__Supplied text__.
A Model of Web Server Performance

Executive Summary

Louis P. Slothouber
lpslot@biap.com
June, 1995

Despite the increasing number of Web servers in use each day, little is definitively known about their performance characteristics. Web server vendors are quite happy to extol the performance virtues of their products, and industry professionals abound with theories on how to serve data faster; but these virtues and theories are generally based upon anecdotal evidence, gut instinct, or narrow empirical evidence that has little general utility. This paper presents a simple, high-level mathematical model which is used to produce general performance results for Web servers on the Internet.

exponential curve

Using this model a theoretical upper bound on the serving capacity of Web servers is demonstrated. As the number of jobs arriving at a Web server increases, the time required to serve a file increases very gradually (almost imperceptibly) up to a point; thereafter, it increases suddenly toward infinity. This upper bound on serving capacity is primarily determined by the network bandwidth of the server and the average size of the files served. As the load on the server nears the boundary, a minor increase in the load can rapidly plunge the server into a situation where it attempts to serve more and more files at slower and slower speeds, so that no files (or very few) are successfully served. The majority of today's UNIX based servers allow a large number of simultaneous connections, and are particularly susceptible to this problem. Ironically, it is the servers on Macintosh and Windows platforms, often criticized for their limited number of simultaneous connections, that avoid such server deadlock.

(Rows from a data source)
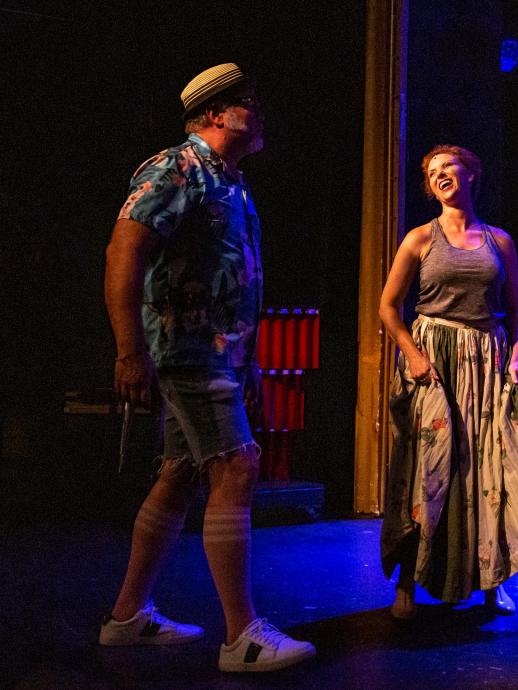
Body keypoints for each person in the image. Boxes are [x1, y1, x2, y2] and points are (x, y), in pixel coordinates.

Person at [100, 63, 315, 672]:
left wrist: (249, 367)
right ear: (217, 114)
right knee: (237, 467)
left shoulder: (232, 182)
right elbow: (125, 249)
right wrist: (128, 351)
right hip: (186, 350)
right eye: (251, 104)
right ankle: (241, 636)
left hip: (219, 356)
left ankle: (127, 615)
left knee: (180, 473)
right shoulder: (177, 168)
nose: (261, 115)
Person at [378, 144, 518, 620]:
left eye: (447, 167)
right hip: (434, 360)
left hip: (487, 360)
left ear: (471, 174)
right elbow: (388, 307)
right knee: (427, 469)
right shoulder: (419, 239)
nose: (440, 176)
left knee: (489, 469)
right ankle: (409, 584)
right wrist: (412, 356)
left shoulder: (500, 241)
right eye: (432, 172)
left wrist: (515, 358)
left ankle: (493, 579)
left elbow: (516, 311)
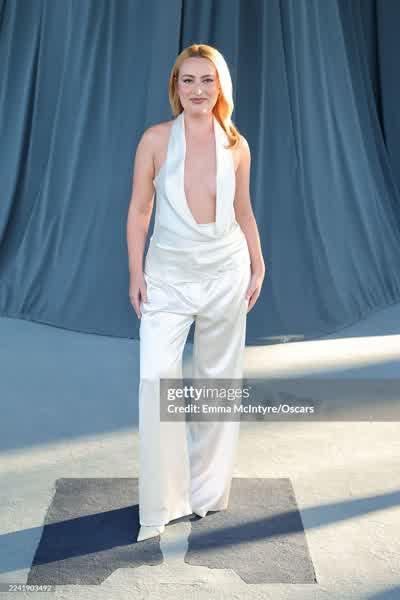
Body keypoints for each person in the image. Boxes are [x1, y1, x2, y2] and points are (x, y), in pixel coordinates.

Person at [126, 44, 265, 542]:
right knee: (155, 379)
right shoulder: (155, 140)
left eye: (208, 80)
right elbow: (140, 209)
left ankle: (206, 492)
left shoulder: (237, 146)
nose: (198, 89)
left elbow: (243, 209)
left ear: (220, 86)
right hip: (167, 277)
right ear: (176, 86)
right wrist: (136, 273)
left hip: (226, 271)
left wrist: (258, 262)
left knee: (217, 383)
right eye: (188, 80)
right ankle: (161, 502)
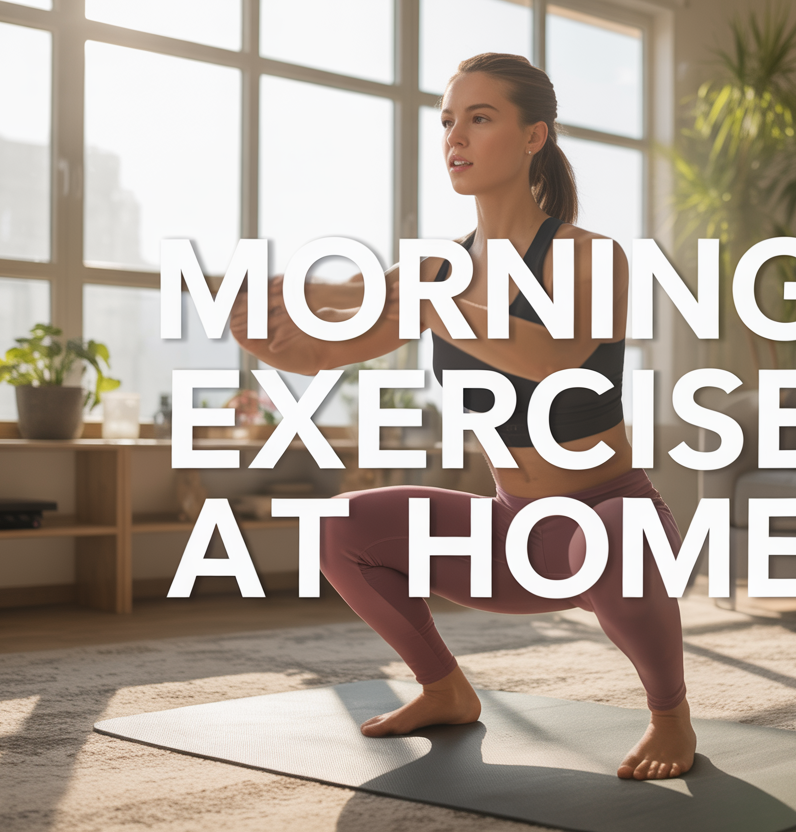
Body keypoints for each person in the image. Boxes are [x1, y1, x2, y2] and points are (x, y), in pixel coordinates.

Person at [231, 53, 695, 781]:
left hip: (609, 522)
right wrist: (276, 325)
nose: (457, 136)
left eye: (480, 118)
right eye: (449, 120)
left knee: (613, 534)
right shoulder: (433, 271)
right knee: (337, 524)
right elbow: (331, 340)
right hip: (513, 538)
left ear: (534, 136)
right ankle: (444, 688)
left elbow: (556, 359)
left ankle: (671, 714)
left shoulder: (589, 257)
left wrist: (427, 301)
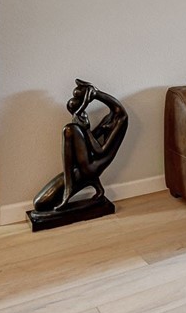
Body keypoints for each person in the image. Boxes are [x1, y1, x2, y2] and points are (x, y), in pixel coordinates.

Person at [32, 79, 128, 213]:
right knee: (39, 203)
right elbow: (91, 141)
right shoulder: (109, 118)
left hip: (92, 167)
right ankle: (86, 183)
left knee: (69, 129)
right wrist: (82, 130)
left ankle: (69, 188)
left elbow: (100, 151)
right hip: (85, 164)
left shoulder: (121, 120)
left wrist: (85, 129)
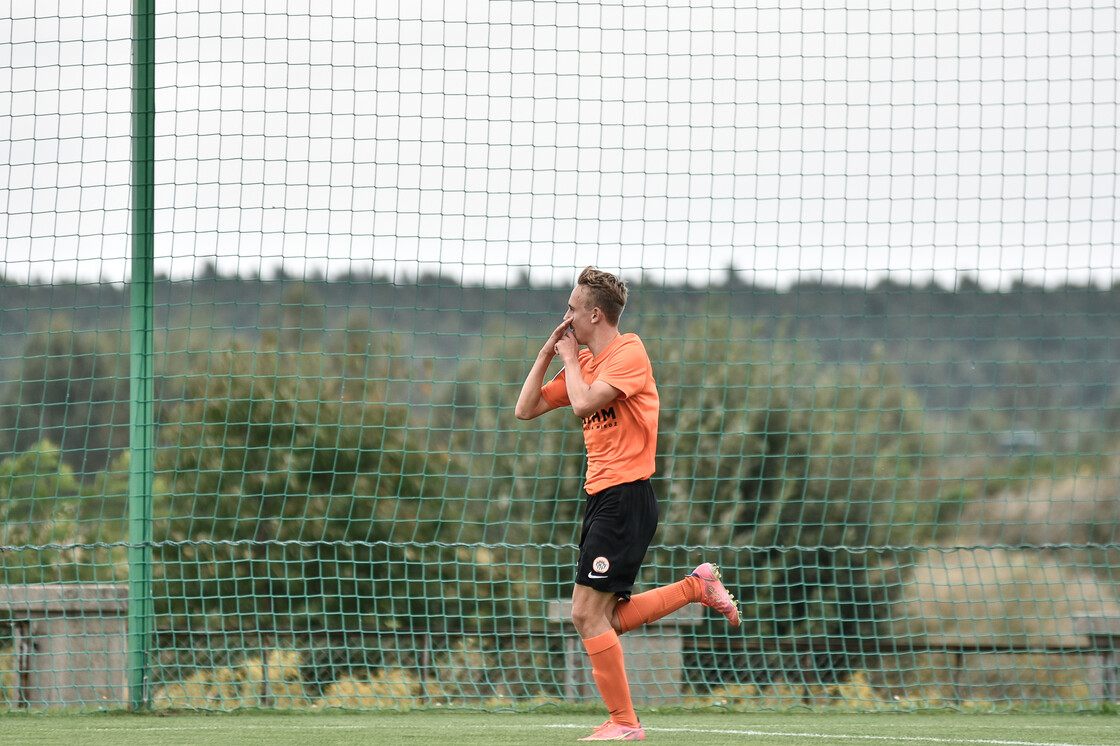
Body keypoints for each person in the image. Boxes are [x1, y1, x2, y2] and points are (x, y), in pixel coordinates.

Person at [515, 266, 741, 742]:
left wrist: (570, 360)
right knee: (604, 619)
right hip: (602, 499)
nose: (566, 316)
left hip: (626, 497)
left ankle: (625, 723)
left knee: (584, 614)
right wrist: (546, 352)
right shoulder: (586, 363)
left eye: (573, 309)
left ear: (595, 314)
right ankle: (695, 587)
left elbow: (582, 404)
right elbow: (526, 407)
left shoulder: (628, 352)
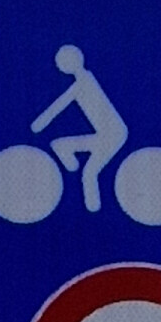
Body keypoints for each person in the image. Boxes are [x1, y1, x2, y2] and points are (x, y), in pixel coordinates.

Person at [31, 44, 128, 213]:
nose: (60, 67)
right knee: (71, 156)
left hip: (113, 135)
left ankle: (92, 208)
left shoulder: (83, 84)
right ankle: (73, 169)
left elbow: (58, 106)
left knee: (88, 171)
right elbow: (58, 106)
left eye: (62, 64)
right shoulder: (82, 83)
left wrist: (38, 125)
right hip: (110, 135)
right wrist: (38, 124)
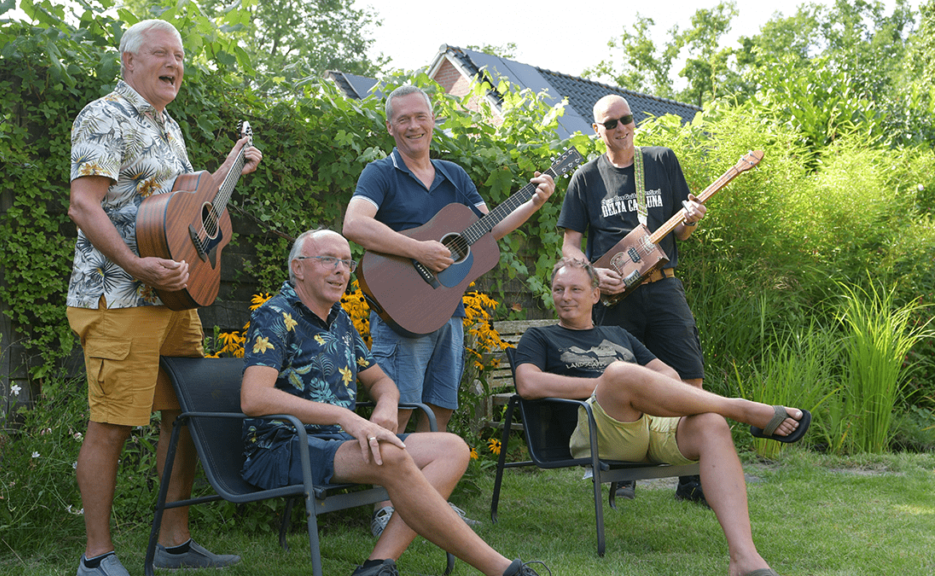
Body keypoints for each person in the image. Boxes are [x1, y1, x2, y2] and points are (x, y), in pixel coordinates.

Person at [66, 19, 262, 576]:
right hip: (119, 296)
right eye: (160, 53)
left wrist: (230, 168)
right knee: (113, 423)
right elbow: (85, 205)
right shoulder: (105, 116)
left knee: (182, 416)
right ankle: (96, 557)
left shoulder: (168, 126)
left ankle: (174, 543)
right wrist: (134, 264)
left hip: (174, 300)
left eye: (179, 55)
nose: (173, 63)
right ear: (129, 62)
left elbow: (184, 208)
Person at [239, 229, 548, 576]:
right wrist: (345, 417)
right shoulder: (274, 315)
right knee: (393, 455)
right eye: (328, 259)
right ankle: (502, 570)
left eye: (346, 261)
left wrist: (386, 405)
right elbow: (254, 397)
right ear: (298, 268)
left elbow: (380, 380)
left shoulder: (339, 319)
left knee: (453, 449)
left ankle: (376, 565)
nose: (341, 270)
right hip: (280, 448)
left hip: (335, 444)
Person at [343, 85, 556, 534]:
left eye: (420, 116)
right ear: (390, 127)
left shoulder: (454, 175)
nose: (414, 125)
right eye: (404, 119)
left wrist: (535, 201)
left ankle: (423, 504)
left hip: (449, 313)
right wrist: (419, 250)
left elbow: (488, 230)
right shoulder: (380, 173)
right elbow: (354, 224)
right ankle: (385, 506)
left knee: (438, 406)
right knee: (396, 408)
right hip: (402, 311)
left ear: (433, 119)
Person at [513, 258, 810, 576]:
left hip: (649, 423)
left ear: (596, 295)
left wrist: (637, 388)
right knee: (619, 373)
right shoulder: (540, 337)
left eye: (575, 288)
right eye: (558, 289)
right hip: (601, 432)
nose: (565, 296)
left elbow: (667, 374)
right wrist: (610, 385)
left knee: (711, 424)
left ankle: (744, 558)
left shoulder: (619, 334)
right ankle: (742, 409)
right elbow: (528, 383)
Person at [558, 93, 707, 503]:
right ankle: (622, 473)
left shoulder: (660, 161)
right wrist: (591, 273)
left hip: (663, 284)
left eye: (625, 119)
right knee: (617, 380)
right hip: (614, 296)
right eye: (610, 123)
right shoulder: (586, 178)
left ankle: (690, 476)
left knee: (689, 374)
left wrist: (691, 219)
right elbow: (570, 245)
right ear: (597, 130)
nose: (620, 128)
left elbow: (682, 232)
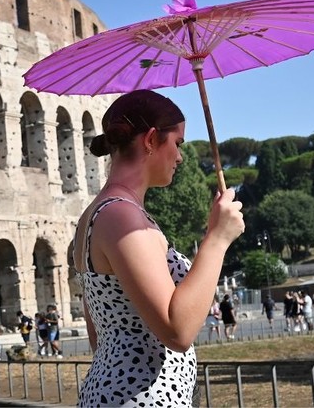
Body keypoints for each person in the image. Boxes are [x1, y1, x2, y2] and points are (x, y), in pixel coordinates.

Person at [71, 90, 244, 406]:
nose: (180, 157)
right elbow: (177, 330)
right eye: (177, 143)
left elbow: (101, 332)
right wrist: (217, 239)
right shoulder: (121, 216)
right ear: (151, 140)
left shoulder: (100, 213)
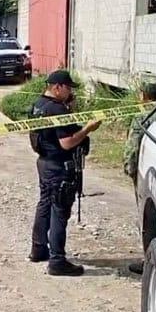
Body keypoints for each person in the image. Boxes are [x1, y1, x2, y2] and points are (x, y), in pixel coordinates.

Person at [28, 70, 101, 276]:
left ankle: (38, 249)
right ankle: (57, 261)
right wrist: (87, 128)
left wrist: (70, 110)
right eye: (68, 88)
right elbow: (67, 142)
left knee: (44, 204)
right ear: (57, 87)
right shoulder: (58, 110)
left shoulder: (38, 105)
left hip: (44, 162)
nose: (70, 92)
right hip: (59, 166)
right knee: (59, 211)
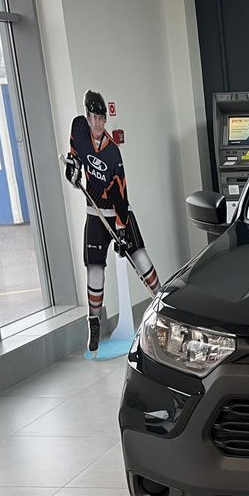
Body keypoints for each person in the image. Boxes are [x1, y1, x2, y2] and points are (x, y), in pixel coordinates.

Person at [64, 89, 159, 353]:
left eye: (101, 118)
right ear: (87, 117)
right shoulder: (78, 129)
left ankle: (161, 305)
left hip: (118, 212)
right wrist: (72, 171)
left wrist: (122, 229)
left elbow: (120, 195)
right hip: (94, 214)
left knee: (140, 257)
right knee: (95, 268)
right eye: (93, 117)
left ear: (106, 119)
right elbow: (74, 158)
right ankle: (94, 324)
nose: (97, 123)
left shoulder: (113, 153)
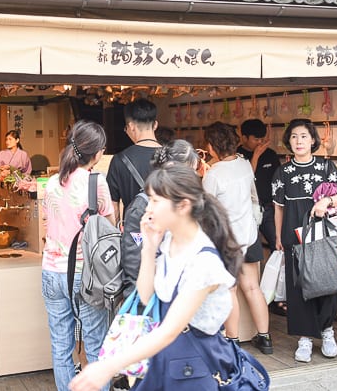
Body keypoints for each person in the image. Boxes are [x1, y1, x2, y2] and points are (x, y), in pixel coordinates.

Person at [69, 163, 244, 391]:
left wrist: (108, 367)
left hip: (194, 370)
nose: (148, 208)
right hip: (167, 361)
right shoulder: (171, 241)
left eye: (155, 201)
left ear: (182, 205)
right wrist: (149, 248)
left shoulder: (203, 262)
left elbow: (169, 330)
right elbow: (145, 294)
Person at [41, 120, 116, 391]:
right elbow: (108, 228)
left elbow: (50, 223)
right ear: (97, 154)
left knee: (61, 347)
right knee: (96, 346)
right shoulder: (96, 182)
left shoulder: (51, 182)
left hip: (51, 271)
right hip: (86, 275)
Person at [271, 119, 337, 363]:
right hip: (293, 235)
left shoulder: (326, 167)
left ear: (313, 140)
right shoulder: (282, 172)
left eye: (304, 136)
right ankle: (304, 337)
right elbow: (278, 209)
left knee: (327, 282)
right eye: (294, 137)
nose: (299, 141)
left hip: (323, 233)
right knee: (298, 288)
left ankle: (327, 331)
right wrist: (277, 237)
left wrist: (325, 201)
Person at [203, 122, 272, 354]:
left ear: (212, 147)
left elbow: (206, 212)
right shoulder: (244, 165)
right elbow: (254, 197)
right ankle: (265, 338)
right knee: (253, 287)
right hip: (250, 235)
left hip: (227, 241)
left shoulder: (213, 174)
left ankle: (231, 340)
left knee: (230, 290)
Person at [121, 139, 200, 297]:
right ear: (171, 169)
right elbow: (133, 262)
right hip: (149, 295)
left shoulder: (185, 203)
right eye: (190, 171)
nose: (194, 176)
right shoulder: (141, 207)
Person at [238, 118, 286, 316]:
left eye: (261, 139)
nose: (259, 143)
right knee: (250, 254)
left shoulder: (271, 155)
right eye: (255, 139)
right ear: (244, 137)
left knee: (279, 247)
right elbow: (246, 178)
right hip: (247, 211)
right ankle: (251, 297)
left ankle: (275, 297)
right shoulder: (238, 156)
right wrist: (256, 156)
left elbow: (278, 181)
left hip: (268, 209)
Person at [107, 99, 160, 217]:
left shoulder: (119, 160)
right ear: (155, 125)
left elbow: (113, 207)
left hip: (134, 232)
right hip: (167, 232)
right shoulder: (174, 157)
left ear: (131, 126)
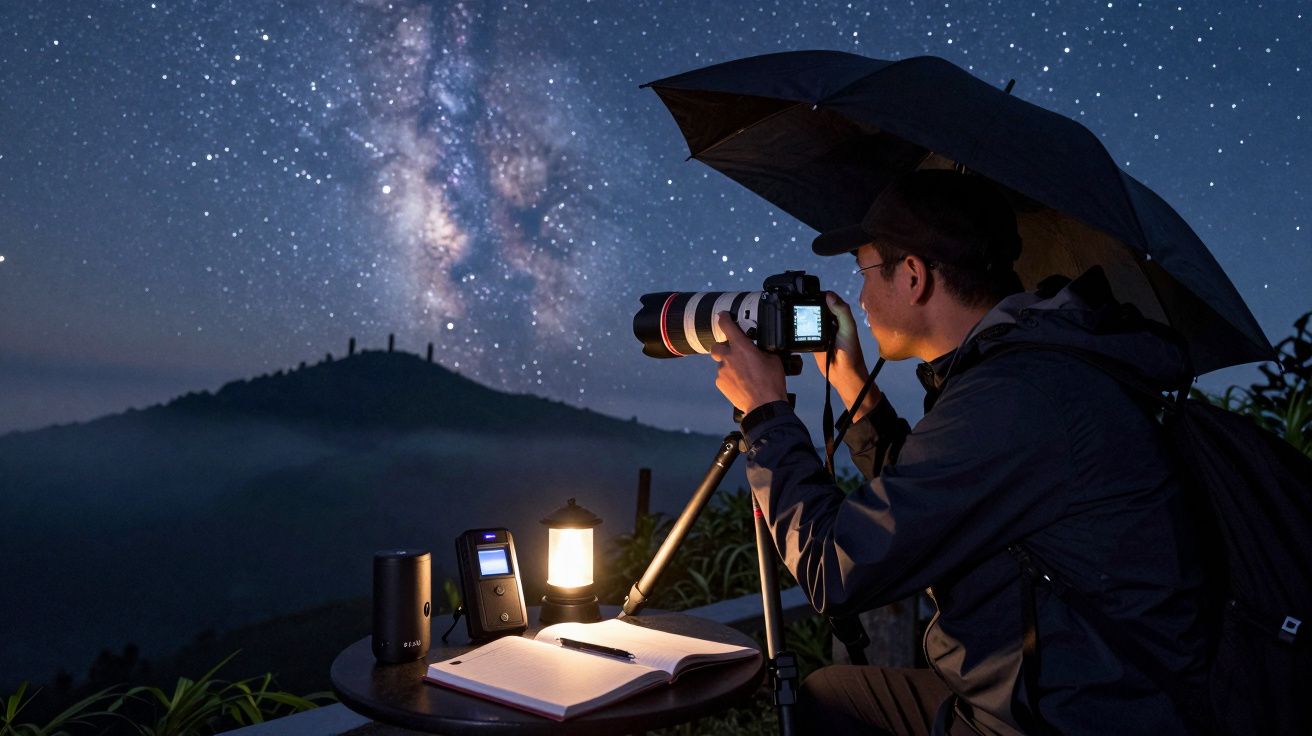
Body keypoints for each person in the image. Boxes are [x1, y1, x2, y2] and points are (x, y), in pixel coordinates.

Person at [708, 169, 1209, 735]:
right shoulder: (1029, 368)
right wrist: (853, 386)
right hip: (1078, 687)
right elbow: (931, 502)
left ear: (915, 276)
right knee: (835, 694)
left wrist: (765, 415)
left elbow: (833, 571)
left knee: (830, 701)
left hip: (1065, 717)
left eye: (867, 273)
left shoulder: (1014, 398)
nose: (862, 299)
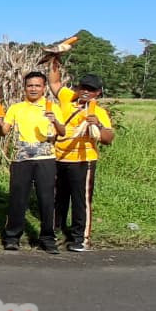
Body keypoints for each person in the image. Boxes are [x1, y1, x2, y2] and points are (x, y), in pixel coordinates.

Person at [48, 60, 115, 252]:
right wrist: (54, 58)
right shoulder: (68, 99)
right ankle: (55, 230)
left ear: (98, 93)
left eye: (91, 90)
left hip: (83, 160)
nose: (86, 92)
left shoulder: (99, 112)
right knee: (58, 197)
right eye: (83, 87)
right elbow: (54, 82)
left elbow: (108, 138)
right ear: (77, 88)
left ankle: (81, 237)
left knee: (80, 200)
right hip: (60, 157)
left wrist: (97, 125)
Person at [0, 72, 66, 254]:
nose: (34, 89)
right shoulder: (16, 108)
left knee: (46, 199)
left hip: (45, 158)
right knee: (17, 199)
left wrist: (55, 121)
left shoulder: (52, 107)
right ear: (25, 87)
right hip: (21, 159)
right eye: (30, 85)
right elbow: (4, 131)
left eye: (37, 85)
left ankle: (47, 238)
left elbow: (62, 132)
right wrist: (0, 123)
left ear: (44, 88)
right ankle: (12, 237)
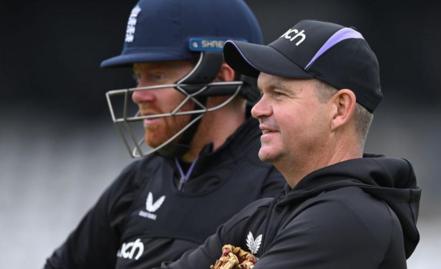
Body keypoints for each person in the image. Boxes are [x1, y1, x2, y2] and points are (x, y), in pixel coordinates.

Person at [159, 20, 422, 269]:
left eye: (279, 93)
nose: (257, 110)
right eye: (261, 93)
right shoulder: (263, 215)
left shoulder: (350, 218)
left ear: (339, 109)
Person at [43, 0, 284, 268]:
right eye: (137, 77)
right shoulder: (138, 182)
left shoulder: (277, 184)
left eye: (156, 76)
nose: (138, 95)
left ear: (220, 77)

__Problem__.
Please continue the Web server performance summary, starting right after its final sentence.

__Result of this exercise__.
improvement graph

This paper also investigates the use of multiple servers to improve performance. Obviously, the best solution when network bandwidth is a bottleneck --which it usually is-- is to increase the network bandwidth. Doubling the server speed shows only a very slight improvement. Adding a second identical server has no effect. But, adding a second, slower server actually decreases performance!


Copyright©1995-2001, Louis P. Slothouber. All Rights Reserved.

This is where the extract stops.